Time-Window Comparison¶

Compare two time periods to understand what changed. Tessa evaluates differences in latency, error rates, throughput, and resource usage between the windows.

Try asking

"Compare the last hour to the same time yesterday"
"How does this morning compare to last Monday?"
"Is performance better or worse than last week?"
"Compare pre-deployment to post-deployment metrics"

Trace Exploration¶

Dive into individual traces or trace patterns. Tessa can find traces that match specific criteria, identify anomalous spans, and explain the request flow.

Try asking

"Find slow traces for the checkout flow"
"Show me traces with errors on payment-service"
"What does a typical request to /api/orders look like?"
"Find traces where database calls took over 500ms"

Context Awareness in 3D¶

In IAPM 3D, Tessa knows where you are.
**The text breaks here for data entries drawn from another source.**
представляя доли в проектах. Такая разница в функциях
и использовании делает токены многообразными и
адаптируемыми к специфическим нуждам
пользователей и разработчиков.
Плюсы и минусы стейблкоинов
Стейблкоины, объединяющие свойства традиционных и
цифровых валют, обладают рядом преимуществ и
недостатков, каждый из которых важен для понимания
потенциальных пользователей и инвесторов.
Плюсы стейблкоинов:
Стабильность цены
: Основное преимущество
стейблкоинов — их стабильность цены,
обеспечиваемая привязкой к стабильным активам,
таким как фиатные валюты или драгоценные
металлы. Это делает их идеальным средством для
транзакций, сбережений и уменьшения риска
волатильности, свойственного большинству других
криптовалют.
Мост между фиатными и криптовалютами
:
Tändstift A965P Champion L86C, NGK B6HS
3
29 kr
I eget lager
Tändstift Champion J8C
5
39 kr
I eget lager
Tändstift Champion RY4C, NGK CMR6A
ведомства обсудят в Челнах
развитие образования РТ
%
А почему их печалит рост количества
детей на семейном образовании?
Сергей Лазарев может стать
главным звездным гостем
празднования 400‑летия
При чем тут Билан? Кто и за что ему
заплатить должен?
She tracks your current room and what you're looking at, which means you can ask contextual questions without specifying the target.
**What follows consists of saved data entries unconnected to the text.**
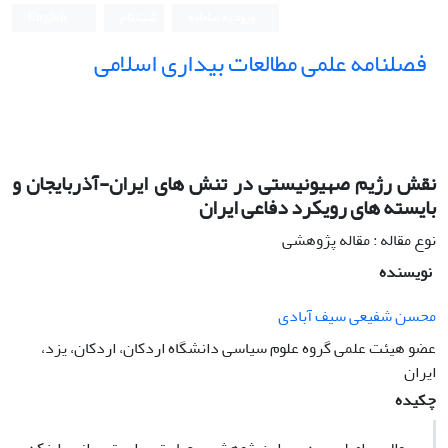
ورود به سامانه
ثبت نام
English
فصلنامه علمی مطالعات بیداری اسلامی
نقش رژیم صهیونیستی در تنش های ایران-آذربایجان و
بایسته های رویکرد دفاعی ایران
نوع مقاله : مقاله پژوهشی
نویسنده
محسن شفیعی سیف آبادی
عضو هیئت علمی گروه علوم سیاسی دانشگاه اردکان، اردکان، یزد،
ایران
چکیده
Where You Are	What Tessa Knows
Standing near a service node	Which service you're investigating
Inside the Diagnostics Room	Which trace you're viewing
Viewing the service graph	The overall topology you see
Looking at a performance chart	The metric and time range in view

Contextual shorthand

Instead of "What's the health of order-service?", you can walk up to the order-service node and just ask "What's wrong here?" - Tessa fills in the context.

Chaining Diagnostics¶

Tessa's real power shows when she chains multiple diagnostics together. A single question like "Why did checkout break after today's deployment?" might trigger:

Deployment detection - to identify what was deployed
Time-window comparison - to compare before and after
Root cause analysis - to trace the chain of causation
Trace exploration - to find specific failing traces

You don't need to run these one at a time. Ask the high-level question and let Tessa orchestrate the investigation.